Intranasal esketamine shows promise in treatment-resistant depression
According to a small phase 2 clinical trial published in JAMA Psychiatry (doi: 10.1001/jamapsychiatry.2017.3739), intranasal esketamine has the potential to be an effective treatment for patients with treatment-resistant depression.
The parent drug ketamine is an NMDA-receptor antagonist licensed for use as an anaesthetic for diagnostic and surgical procedures. It has been shown in previous studies to have an antidepressant effect, but one limitation of its therapeutic use is that it requires intravenous or intramuscular administration; it is also a well-known drug of abuse. Esketamine, the S-enantiomer of ketamine, has a higher affinity for the NMDA receptor than the R-enantiomer and is now being developed in an intranasal formulation for the treatment of major depressive disorder.
The study authors randomised 67 patients with treatment-resistant depression to treatment with intranasal esketamine 28mg, 56mg or 84mg twice weekly, or placebo, in addition to their existing antidepressant treatment.

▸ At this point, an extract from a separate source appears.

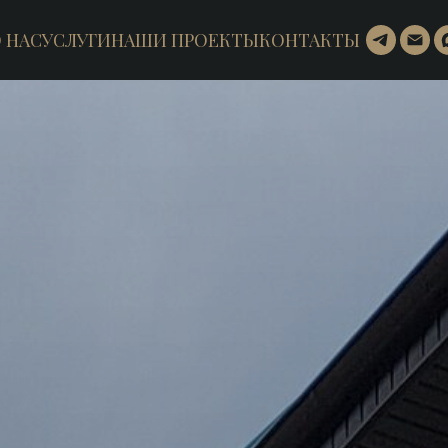
 НАС
УСЛУГИ
НАШИ ПРОЕКТЫ
КОНТАКТЫ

After just one week of treatment, there was a significant and clinically meaningful improvement in Montgomery-Asberg Depression Rating Scale (MADRS) total score in all three esketamine groups compared with placebo, with a significant ascending dose-response relationship (least squares mean difference vs placebo: -4.2 with 28mg, -6.3 with 56mg, and -9.0 with 84mg esketamine; p<0.001). The improvement was sustained in the two-month open-label phase, when the dosing frequency was reduced to fortnightly, and persisted for up to two months after cessation of treatment.
Five per cent of patients treated with esketamine had adverse events leading to discontinuation, compared with none receiving placebo. These included syncope and headache. The authors also noted that perceptual changes and/or dissociative symptoms began shortly after the start of intranasal dosing in up to a quarter of patients, but these resolved within two hours and were diminished with repeated dosing. No participant manifested symptoms suggestive of psychosis, although patients with a history of psychotic symptoms or substance use disorders were excluded from the study.
The authors conclude that intranasal esketamine appears to be effective for patients with treatment-resistant depression with a rapid onset and is generally well tolerated. They add that the results support the need for larger clinical trials, and a phase 3 study to determine optimal dosing frequency is already underway.